La vivacità stilistica di Marbin
ha preso il largo su rotte sempre più schizofreniche. Quelle che si chiamano
contaminazioni di genere… Il quartetto di Chicago, che ha nei due solisti di
origini israeliane Dani Rabin (chitarra) e Danny Markovitch (sax) i propri
punti di forza, non finisce di stupire. Il loro ultimo CD riesce a mettere
d’accordo uno spirito jazz rock di altri tempi con retaggi popular
circoscrivibili alle radici klezmer. La chitarra di Rabin spazia da accenti
quasi crossover su scale jazzistiche, mentre le melodie dei fiati di Markovitch
arrivano a creare vere e proprie “canzoni” senza cantante.

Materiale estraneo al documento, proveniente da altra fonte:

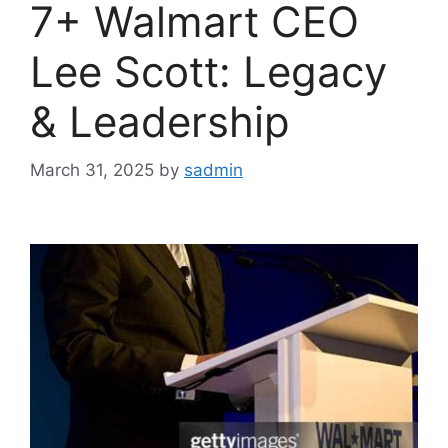
7+ Walmart CEO
Lee Scott: Legacy
& Leadership
March 31, 2025
by
sadmin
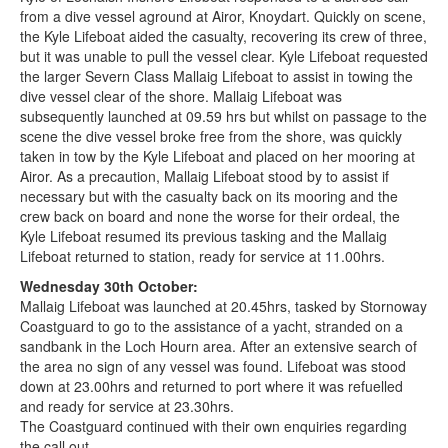
from a dive vessel aground at Airor, Knoydart. Quickly on scene,
the Kyle Lifeboat aided the casualty, recovering its crew of three,
but it was unable to pull the vessel clear. Kyle Lifeboat requested
the larger Severn Class Mallaig Lifeboat to assist in towing the
dive vessel clear of the shore. Mallaig Lifeboat was
subsequently launched at 09.59 hrs but whilst on passage to the
scene the dive vessel broke free from the shore, was quickly
taken in tow by the Kyle Lifeboat and placed on her mooring at
Airor. As a precaution, Mallaig Lifeboat stood by to assist if
necessary but with the casualty back on its mooring and the
crew back on board and none the worse for their ordeal, the
Kyle Lifeboat resumed its previous tasking and the Mallaig
Lifeboat returned to station, ready for service at 11.00hrs.
Wednesday 30th October:
Mallaig Lifeboat was launched at 20.45hrs, tasked by Stornoway
Coastguard to go to the assistance of a yacht, stranded on a
sandbank in the Loch Hourn area. After an extensive search of
the area no sign of any vessel was found. Lifeboat was stood
down at 23.00hrs and returned to port where it was refuelled
and ready for service at 23.30hrs.
The Coastguard continued with their own enquiries regarding
the call out.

The House of the Dead è l’emblema di come si possa partire da una
struttura jazzistica per accedere ad ariosità tematiche di sapore popolare e
orecchiabile; al tempo stesso, però, siamo sorpresi da sviluppi armonici per
nulla scontati. Questo spirito si percepisce benissimo in altri brani: Whiskey Chaser passa da accenti
malinconici ad una vera e propria mitragliata di note sul ritmo di un paso-doble
speed. Bello il tango elettrico di Goat
Man, così come l’esaltazione ritmica di Carnival.

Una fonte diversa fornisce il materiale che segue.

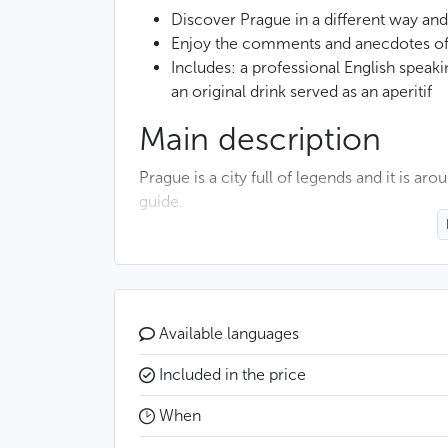
Discover Prague in a different way an
Enjoy the comments and anecdotes of 
Includes: a professional English spea
an original drink served as an aperitif
Main description
Prague is a city full of legends and it is ar
guide.
This walk begins with a visit to the Alchemi
Prague. You will enter a historical house h
alchemical laboratory, which was the one 
Available languages
You will then pass through some of the mo
connected to many legends. Among them, 
Included in the price
will also tell you about the ingenious astro
When
stories told about the construction of the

Poi c’è l’altra anima, quella
maggiormente connessa alle diramazioni più bastarde di una fusion capace di
allontanarsi dalle origini: l’opener Buddha
Complex tinge di heavy trame alla
Mahavishnu Orchestra; con Money Train si ripercorrono le vie del
blues; Electric Zombieland e Escape
from Hippie Mountain giganteggiano a colpi di funk con Rabin tra Jimi
Hendrix e Joe Scofield e Markovitch a sfiorare vertici di calcolata
improvvisazione.
Un disco carico, con un tiro
eccezionale dall’inizio alla fine. Senza fiato. Continuate così, ragazzi.